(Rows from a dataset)
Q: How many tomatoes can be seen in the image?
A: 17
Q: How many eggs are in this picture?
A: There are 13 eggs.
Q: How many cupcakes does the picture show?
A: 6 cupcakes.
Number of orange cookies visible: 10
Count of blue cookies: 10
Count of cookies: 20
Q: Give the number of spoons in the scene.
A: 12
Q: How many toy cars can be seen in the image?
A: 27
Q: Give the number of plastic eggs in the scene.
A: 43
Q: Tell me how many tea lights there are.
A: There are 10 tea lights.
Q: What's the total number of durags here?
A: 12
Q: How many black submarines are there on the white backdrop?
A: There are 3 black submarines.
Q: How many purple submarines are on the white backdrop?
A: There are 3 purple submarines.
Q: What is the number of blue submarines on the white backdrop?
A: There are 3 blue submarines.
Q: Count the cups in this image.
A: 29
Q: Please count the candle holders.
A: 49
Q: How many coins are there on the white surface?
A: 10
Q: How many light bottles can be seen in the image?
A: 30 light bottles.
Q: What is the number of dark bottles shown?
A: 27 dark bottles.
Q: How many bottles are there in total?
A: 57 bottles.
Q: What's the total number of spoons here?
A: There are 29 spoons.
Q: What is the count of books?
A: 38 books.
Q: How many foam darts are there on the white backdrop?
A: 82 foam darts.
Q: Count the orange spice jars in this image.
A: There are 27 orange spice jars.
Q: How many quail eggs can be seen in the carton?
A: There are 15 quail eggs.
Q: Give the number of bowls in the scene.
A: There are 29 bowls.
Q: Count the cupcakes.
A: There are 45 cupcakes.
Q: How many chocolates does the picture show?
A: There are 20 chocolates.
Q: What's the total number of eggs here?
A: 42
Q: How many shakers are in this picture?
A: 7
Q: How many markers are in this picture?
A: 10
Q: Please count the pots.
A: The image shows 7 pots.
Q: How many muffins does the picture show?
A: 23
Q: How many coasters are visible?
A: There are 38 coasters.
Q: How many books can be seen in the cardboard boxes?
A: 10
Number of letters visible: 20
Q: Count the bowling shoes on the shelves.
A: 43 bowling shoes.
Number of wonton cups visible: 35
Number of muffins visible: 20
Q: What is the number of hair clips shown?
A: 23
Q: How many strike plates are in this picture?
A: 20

### DIRECTIONS FOR THIS TASK
Can you write out all of these rows again, switching every "white backdrop" to "gray backdrop" and keeping everything else the same?

### FINISHED ANSWER
Q: How many tomatoes can be seen in the image?
A: 17
Q: How many eggs are in this picture?
A: There are 13 eggs.
Q: How many cupcakes does the picture show?
A: 6 cupcakes.
Number of orange cookies visible: 10
Count of blue cookies: 10
Count of cookies: 20
Q: Give the number of spoons in the scene.
A: 12
Q: How many toy cars can be seen in the image?
A: 27
Q: Give the number of plastic eggs in the scene.
A: 43
Q: Tell me how many tea lights there are.
A: There are 10 tea lights.
Q: What's the total number of durags here?
A: 12
Q: How many black submarines are there on the gray backdrop?
A: There are 3 black submarines.
Q: How many purple submarines are on the gray backdrop?
A: There are 3 purple submarines.
Q: What is the number of blue submarines on the gray backdrop?
A: There are 3 blue submarines.
Q: Count the cups in this image.
A: 29
Q: Please count the candle holders.
A: 49
Q: How many coins are there on the white surface?
A: 10
Q: How many light bottles can be seen in the image?
A: 30 light bottles.
Q: What is the number of dark bottles shown?
A: 27 dark bottles.
Q: How many bottles are there in total?
A: 57 bottles.
Q: What's the total number of spoons here?
A: There are 29 spoons.
Q: What is the count of books?
A: 38 books.
Q: How many foam darts are there on the gray backdrop?
A: 82 foam darts.
Q: Count the orange spice jars in this image.
A: There are 27 orange spice jars.
Q: How many quail eggs can be seen in the carton?
A: There are 15 quail eggs.
Q: Give the number of bowls in the scene.
A: There are 29 bowls.
Q: Count the cupcakes.
A: There are 45 cupcakes.
Q: How many chocolates does the picture show?
A: There are 20 chocolates.
Q: What's the total number of eggs here?
A: 42
Q: How many shakers are in this picture?
A: 7
Q: How many markers are in this picture?
A: 10
Q: Please count the pots.
A: The image shows 7 pots.
Q: How many muffins does the picture show?
A: 23
Q: How many coasters are visible?
A: There are 38 coasters.
Q: How many books can be seen in the cardboard boxes?
A: 10
Number of letters visible: 20
Q: Count the bowling shoes on the shelves.
A: 43 bowling shoes.
Number of wonton cups visible: 35
Number of muffins visible: 20
Q: What is the number of hair clips shown?
A: 23
Q: How many strike plates are in this picture?
A: 20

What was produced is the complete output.